Now from your browser you can open up http://localhost:8000/index.html You should see the table of contents for a sample page. If you edit _sources/index.html or _sources/overview.rst and then rebuild and serve again you will see your changes. The best documentation is probably the overview.rst file itself, as it demonstrates how to use all of the common components and shows most of their options.

Windows Users I have tested the installation, along with init, build, and serve on Windows 8.1. The biggest pain is probably setting your PATH environment variable so you can simply type the commands from the shell. Please note that I am not a regular user of windows, I only test things on my VMWare installation every so often. If you are new to using Python on windows I recommend you check out this link on Using Python with Windows

Developing and Hacking

So, you would like to help out with developing the Runestone Components. What do you need to know?
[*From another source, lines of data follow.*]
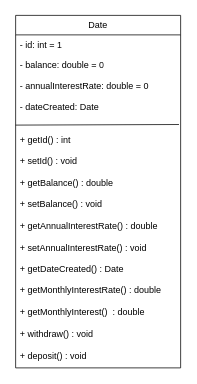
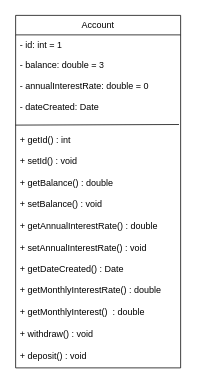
  <mxCell id="0" />
  <mxCell id="1" parent="0" />
- <mxCell id="2" value="Date" style="swimlane;fontStyle=0;childLayout=stackLayout;horizontal=1;startSize=26;fillColor=none;horizontalStack=0;resizeParent=1;resizeParentMax=0;resizeLast=0;collapsible=1;marginBottom=0;whiteSpace=wrap;html=1;" parent="1" vertex="1"><mxGeometry x="20" y="20" width="220" height="470" as="geometry" /></mxCell>
+ <mxCell id="2" value="Account" style="swimlane;fontStyle=0;childLayout=stackLayout;horizontal=1;startSize=26;fillColor=none;horizontalStack=0;resizeParent=1;resizeParentMax=0;resizeLast=0;collapsible=1;marginBottom=0;whiteSpace=wrap;html=1;" parent="1" vertex="1"><mxGeometry x="20" y="20" width="220" height="470" as="geometry" /></mxCell>
  <mxCell id="3" value="- id: int = 1" style="text;strokeColor=none;fillColor=none;align=left;verticalAlign=top;spacingLeft=4;spacingRight=4;overflow=hidden;rotatable=0;points=[[0,0.5],[1,0.5]];portConstraint=eastwest;whiteSpace=wrap;html=1;" parent="2" vertex="1"><mxGeometry y="26" width="220" height="26" as="geometry" /></mxCell>
- <mxCell id="4" value="&lt;span class=&quot;hljs-operator&quot;&gt;-&lt;/span&gt; balance: &lt;span class=&quot;hljs-keyword&quot;&gt;double = 0&lt;/span&gt;" style="text;strokeColor=none;fillColor=none;align=left;verticalAlign=top;spacingLeft=4;spacingRight=4;overflow=hidden;rotatable=0;points=[[0,0.5],[1,0.5]];portConstraint=eastwest;whiteSpace=wrap;html=1;" parent="2" vertex="1"><mxGeometry y="52" width="220" height="28" as="geometry" /></mxCell>
+ <mxCell id="4" value="&lt;span class=&quot;hljs-operator&quot;&gt;-&lt;/span&gt; balance: &lt;span class=&quot;hljs-keyword&quot;&gt;double = 3&lt;/span&gt;" style="text;strokeColor=none;fillColor=none;align=left;verticalAlign=top;spacingLeft=4;spacingRight=4;overflow=hidden;rotatable=0;points=[[0,0.5],[1,0.5]];portConstraint=eastwest;whiteSpace=wrap;html=1;" parent="2" vertex="1"><mxGeometry y="52" width="220" height="28" as="geometry" /></mxCell>
  <mxCell id="5" value="" style="endArrow=none;html=1;rounded=0;exitX=0.016;exitY=0.17;exitDx=0;exitDy=0;exitPerimeter=0;entryX=1.006;entryY=0.168;entryDx=0;entryDy=0;entryPerimeter=0;" parent="2" edge="1"><mxGeometry width="50" height="50" relative="1" as="geometry"><mxPoint x="-1.319e-13" y="146.3" as="sourcePoint" /><mxPoint x="217.8" y="145.52" as="targetPoint" /></mxGeometry></mxCell>
  <mxCell id="6" value="&lt;span class=&quot;hljs-operator&quot;&gt;-&lt;/span&gt; annualInterestRate: &lt;span class=&quot;hljs-keyword&quot;&gt;double = 0&lt;/span&gt;&lt;div&gt;&amp;nbsp;&lt;/div&gt;&lt;div&gt;&lt;span class=&quot;hljs-operator&quot;&gt;-&lt;/span&gt; dateCreated: &lt;span class=&quot;hljs-type&quot;&gt;Date&lt;/span&gt;&lt;br&gt;&lt;/div&gt;&lt;div&gt;&lt;span class=&quot;hljs-type&quot;&gt;&lt;br&gt;&lt;/span&gt;&lt;/div&gt;&lt;div&gt;&lt;span class=&quot;hljs-type&quot;&gt;&lt;br&gt;&lt;/span&gt;&lt;/div&gt;&lt;div&gt;+ getId() : int&amp;nbsp;&lt;/div&gt;&lt;div&gt;&lt;br&gt;&lt;/div&gt;&lt;div&gt;+ setId() : void&amp;nbsp;&lt;/div&gt;&lt;div&gt;&lt;br&gt;&lt;/div&gt;&lt;div&gt;+ getBalance() : double&lt;/div&gt;&lt;div&gt;&lt;br&gt;&lt;/div&gt;&lt;div&gt;+ setBalance() : void&amp;nbsp;&lt;/div&gt;&lt;div&gt;&lt;span style=&quot;background-color: initial;&quot;&gt;&lt;br&gt;&lt;/span&gt;&lt;/div&gt;&lt;div&gt;&lt;span style=&quot;background-color: initial;&quot;&gt;+ getAnnualInterestRate() : double&lt;/span&gt;&lt;br&gt;&lt;/div&gt;&lt;div&gt;&lt;br&gt;&lt;/div&gt;&lt;div&gt;+ setAnnualInterestRate() : void&amp;nbsp;&lt;/div&gt;&lt;div&gt;&lt;br&gt;&lt;/div&gt;&lt;div&gt;+ getDateCreated() : Date&lt;/div&gt;&lt;div&gt;&lt;br&gt;&lt;/div&gt;&lt;div&gt;+ getMonthlyInterestRate() : double&amp;nbsp;&lt;/div&gt;&lt;div&gt;&lt;br&gt;&lt;/div&gt;&lt;div&gt;+ getMonthlyInterest()&amp;nbsp; : double&lt;/div&gt;&lt;div&gt;&lt;br&gt;&lt;/div&gt;&lt;div&gt;+ withdraw() : void&amp;nbsp;&lt;/div&gt;&lt;div&gt;&lt;br&gt;&lt;/div&gt;&lt;div&gt;+ deposit() : void&amp;nbsp;&lt;/div&gt;&lt;div&gt;&lt;br&gt;&lt;/div&gt;&lt;div&gt;&lt;br&gt;&lt;/div&gt;" style="text;strokeColor=none;fillColor=none;align=left;verticalAlign=top;spacingLeft=4;spacingRight=4;overflow=hidden;rotatable=0;points=[[0,0.5],[1,0.5]];portConstraint=eastwest;whiteSpace=wrap;html=1;" parent="2" vertex="1"><mxGeometry y="80" width="220" height="390" as="geometry" /></mxCell>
  1. Make a Fork of this repository.
  2. Setup your environment on your development machine
    1. Make a virtual environment for testing and working I recommend pyvenv-3.4 as it is baked in to Python 3.4 and higher.
    2. Rather than following the instructions above for installing runestone simply run pip install -e . from the top level runestone directory. This will install all of the required prerequisites and setup the runestone install as a link to the development directory.
  3. When you have some changes to share, make a Pull Request.

Notes for more Advanced Users

If you already have an existing Sphinx project and you want to incorporate the runestone components into your project you can just make a couple of simple edits to your existing conf.py file.

  • First add the following import line from runestone import runestone_static_dirs, runestone_extensions
  • Then modify your extensions. You may have a different set of extensions already enabled, but it doesn't matter just do this: extensions = ['sphinx.ext.mathjax'] + runestone_extensions()
  • Then modify your html_static_path: html_static_path = ['_static'] + runestone_static_dirs() Again you may have your own set of static paths in the initial list.